Start

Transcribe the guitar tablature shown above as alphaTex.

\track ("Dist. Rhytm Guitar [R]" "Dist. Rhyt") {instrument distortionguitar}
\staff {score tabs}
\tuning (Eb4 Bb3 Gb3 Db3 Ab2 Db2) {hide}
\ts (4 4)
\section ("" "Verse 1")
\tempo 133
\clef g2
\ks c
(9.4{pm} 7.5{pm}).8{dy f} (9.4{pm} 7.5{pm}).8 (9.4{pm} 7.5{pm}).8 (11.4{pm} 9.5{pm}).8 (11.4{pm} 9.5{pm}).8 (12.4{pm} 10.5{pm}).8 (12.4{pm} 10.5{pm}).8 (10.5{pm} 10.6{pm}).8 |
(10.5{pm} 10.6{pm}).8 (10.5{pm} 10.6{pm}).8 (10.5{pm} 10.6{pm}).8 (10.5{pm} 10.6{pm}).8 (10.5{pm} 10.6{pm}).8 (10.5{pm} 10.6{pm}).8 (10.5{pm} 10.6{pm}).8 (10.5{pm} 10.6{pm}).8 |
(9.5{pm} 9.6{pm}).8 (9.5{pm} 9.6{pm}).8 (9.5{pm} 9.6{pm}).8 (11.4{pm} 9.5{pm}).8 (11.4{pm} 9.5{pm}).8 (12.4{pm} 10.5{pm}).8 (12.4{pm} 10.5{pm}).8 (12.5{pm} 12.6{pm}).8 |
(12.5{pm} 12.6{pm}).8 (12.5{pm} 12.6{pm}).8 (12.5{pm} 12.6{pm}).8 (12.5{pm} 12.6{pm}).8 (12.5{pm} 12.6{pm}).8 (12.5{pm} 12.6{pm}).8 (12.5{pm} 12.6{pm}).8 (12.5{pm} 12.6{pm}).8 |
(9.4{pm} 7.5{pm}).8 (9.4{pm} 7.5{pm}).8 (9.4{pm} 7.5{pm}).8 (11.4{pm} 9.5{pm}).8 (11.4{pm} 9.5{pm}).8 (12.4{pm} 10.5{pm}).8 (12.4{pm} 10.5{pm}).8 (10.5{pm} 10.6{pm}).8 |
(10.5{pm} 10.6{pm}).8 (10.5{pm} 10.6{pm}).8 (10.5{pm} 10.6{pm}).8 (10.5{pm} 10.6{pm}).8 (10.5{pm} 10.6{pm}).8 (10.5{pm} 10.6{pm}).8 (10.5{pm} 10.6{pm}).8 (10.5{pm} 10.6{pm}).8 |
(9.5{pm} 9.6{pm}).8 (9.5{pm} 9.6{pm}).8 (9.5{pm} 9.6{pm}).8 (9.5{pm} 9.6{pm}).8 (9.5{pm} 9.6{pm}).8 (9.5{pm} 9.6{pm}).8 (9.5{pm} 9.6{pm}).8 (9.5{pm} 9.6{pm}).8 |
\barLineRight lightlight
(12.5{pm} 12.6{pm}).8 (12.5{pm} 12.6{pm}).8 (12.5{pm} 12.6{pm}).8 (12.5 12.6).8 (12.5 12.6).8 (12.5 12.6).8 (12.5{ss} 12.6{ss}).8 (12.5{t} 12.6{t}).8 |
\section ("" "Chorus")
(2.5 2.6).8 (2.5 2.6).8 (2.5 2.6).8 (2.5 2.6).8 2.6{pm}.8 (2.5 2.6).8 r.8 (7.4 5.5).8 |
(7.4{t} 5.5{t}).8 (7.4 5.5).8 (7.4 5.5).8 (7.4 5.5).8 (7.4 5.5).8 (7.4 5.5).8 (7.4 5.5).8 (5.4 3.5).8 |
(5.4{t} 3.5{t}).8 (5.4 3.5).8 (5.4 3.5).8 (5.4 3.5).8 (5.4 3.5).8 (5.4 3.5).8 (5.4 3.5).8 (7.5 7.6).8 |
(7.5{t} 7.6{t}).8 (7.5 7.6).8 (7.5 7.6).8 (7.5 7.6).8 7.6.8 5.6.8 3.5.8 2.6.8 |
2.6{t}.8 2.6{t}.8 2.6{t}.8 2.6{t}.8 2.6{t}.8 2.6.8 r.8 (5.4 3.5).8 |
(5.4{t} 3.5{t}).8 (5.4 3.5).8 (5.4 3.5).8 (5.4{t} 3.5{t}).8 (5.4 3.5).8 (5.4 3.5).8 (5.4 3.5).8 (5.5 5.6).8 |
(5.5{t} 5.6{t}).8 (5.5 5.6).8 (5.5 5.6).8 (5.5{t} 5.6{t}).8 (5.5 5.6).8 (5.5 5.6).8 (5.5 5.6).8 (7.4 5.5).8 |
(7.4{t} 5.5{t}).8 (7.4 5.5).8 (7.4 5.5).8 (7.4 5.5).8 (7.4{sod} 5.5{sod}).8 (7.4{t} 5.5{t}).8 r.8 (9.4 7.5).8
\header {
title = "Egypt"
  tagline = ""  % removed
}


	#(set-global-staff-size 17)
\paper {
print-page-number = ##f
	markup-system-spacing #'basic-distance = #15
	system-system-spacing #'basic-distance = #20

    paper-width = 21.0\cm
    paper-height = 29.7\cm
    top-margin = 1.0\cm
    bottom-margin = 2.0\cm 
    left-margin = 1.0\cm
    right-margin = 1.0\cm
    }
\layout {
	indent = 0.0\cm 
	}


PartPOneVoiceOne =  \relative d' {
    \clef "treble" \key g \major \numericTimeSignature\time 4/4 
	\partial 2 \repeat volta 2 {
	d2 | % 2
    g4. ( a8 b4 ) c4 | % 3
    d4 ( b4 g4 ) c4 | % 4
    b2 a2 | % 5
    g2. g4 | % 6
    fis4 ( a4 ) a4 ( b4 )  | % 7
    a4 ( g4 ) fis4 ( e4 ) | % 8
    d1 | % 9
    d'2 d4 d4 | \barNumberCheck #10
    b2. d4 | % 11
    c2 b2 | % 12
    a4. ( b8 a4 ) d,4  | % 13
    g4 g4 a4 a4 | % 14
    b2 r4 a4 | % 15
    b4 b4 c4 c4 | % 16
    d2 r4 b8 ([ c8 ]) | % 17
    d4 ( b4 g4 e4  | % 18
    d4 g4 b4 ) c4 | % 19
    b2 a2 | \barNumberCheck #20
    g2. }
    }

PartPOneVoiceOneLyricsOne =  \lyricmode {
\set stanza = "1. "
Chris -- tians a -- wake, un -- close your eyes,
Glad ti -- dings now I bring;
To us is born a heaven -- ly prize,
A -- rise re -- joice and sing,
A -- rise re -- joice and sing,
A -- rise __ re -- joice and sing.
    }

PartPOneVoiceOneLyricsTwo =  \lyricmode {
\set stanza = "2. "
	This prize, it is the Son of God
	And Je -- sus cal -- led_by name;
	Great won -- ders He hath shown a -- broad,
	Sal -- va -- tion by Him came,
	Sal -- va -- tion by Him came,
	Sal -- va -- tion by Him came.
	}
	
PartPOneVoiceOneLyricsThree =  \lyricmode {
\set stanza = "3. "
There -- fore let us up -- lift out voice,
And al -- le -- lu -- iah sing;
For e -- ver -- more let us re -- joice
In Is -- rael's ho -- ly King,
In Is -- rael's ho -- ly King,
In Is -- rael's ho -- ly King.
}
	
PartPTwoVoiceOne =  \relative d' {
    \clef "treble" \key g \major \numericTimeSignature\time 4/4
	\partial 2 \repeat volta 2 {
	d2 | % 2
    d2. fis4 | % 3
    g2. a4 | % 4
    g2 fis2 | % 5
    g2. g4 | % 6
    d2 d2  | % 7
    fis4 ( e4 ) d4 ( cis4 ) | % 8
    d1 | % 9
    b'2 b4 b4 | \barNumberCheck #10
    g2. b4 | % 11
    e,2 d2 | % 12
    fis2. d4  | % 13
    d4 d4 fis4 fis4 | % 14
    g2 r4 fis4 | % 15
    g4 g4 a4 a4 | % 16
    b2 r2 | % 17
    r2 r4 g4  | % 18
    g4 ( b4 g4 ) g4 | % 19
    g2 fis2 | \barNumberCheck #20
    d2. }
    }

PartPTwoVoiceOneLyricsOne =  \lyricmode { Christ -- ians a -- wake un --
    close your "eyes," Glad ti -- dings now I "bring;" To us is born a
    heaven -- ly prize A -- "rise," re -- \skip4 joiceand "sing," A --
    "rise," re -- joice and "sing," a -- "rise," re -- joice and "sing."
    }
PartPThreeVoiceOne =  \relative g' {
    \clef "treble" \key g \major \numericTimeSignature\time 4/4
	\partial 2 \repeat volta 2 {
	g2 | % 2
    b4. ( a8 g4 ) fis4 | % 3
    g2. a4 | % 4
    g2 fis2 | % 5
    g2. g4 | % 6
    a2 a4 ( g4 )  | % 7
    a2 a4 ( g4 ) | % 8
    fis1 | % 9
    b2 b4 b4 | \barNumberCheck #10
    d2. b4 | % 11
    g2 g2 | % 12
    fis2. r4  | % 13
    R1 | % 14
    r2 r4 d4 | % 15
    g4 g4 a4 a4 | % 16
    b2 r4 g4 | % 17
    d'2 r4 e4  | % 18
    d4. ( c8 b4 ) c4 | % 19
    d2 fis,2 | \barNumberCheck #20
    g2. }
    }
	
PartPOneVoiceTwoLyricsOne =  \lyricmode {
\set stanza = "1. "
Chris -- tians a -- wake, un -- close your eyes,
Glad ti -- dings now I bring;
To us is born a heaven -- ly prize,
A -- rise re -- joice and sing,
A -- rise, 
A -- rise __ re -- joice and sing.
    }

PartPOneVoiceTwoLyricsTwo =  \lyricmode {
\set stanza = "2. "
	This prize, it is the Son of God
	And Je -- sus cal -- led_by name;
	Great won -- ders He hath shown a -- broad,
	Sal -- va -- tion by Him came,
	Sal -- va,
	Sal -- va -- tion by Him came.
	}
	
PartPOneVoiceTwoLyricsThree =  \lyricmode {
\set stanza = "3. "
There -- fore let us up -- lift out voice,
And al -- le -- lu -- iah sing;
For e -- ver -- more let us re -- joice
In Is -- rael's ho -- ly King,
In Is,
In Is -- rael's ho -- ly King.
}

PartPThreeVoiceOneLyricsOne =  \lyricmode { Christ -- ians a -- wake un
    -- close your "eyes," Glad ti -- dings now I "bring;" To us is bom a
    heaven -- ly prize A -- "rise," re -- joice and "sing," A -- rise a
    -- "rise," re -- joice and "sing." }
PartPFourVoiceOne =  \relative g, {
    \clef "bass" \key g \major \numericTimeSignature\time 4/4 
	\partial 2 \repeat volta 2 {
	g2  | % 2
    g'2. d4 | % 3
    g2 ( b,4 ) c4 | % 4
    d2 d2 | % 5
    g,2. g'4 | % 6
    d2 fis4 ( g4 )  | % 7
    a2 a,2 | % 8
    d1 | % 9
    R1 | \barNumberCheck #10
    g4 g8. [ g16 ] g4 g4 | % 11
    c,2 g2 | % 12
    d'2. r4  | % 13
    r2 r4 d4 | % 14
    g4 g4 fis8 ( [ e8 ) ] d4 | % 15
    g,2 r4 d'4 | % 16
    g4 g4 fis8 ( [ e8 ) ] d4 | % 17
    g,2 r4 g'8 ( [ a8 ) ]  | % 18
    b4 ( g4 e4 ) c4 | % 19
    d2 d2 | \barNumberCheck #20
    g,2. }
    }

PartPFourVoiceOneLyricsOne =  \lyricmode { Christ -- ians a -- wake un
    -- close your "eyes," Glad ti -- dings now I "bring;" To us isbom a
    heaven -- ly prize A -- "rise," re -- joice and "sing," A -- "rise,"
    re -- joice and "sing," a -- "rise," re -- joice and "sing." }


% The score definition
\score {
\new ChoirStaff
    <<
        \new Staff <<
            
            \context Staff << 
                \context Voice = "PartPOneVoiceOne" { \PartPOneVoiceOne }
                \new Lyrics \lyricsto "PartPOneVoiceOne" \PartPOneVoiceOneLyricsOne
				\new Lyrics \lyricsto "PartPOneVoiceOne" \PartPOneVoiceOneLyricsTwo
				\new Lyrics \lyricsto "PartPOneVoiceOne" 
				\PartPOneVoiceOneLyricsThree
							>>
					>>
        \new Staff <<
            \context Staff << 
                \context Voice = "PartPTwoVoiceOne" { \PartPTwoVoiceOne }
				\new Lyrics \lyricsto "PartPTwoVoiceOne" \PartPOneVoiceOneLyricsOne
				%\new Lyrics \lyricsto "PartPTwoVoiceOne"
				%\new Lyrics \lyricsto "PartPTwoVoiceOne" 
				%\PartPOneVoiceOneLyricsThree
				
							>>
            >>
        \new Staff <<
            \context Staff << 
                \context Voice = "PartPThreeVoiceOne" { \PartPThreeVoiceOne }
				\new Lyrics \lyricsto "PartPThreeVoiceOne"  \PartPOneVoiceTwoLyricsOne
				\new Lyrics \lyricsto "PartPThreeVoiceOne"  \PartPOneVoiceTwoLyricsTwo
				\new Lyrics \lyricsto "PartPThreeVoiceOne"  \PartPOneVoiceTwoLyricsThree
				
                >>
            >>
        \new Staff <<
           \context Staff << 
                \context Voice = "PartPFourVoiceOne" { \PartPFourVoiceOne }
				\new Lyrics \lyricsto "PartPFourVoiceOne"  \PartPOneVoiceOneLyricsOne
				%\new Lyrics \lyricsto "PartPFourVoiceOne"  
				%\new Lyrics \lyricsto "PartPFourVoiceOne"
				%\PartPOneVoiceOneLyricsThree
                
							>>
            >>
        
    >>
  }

End

** WHAT IS EXPECTED **
Tally the lines in the rows above that contain the string "wake", with case significant. Reply with the number alone.

** FULL OUTPUT **
5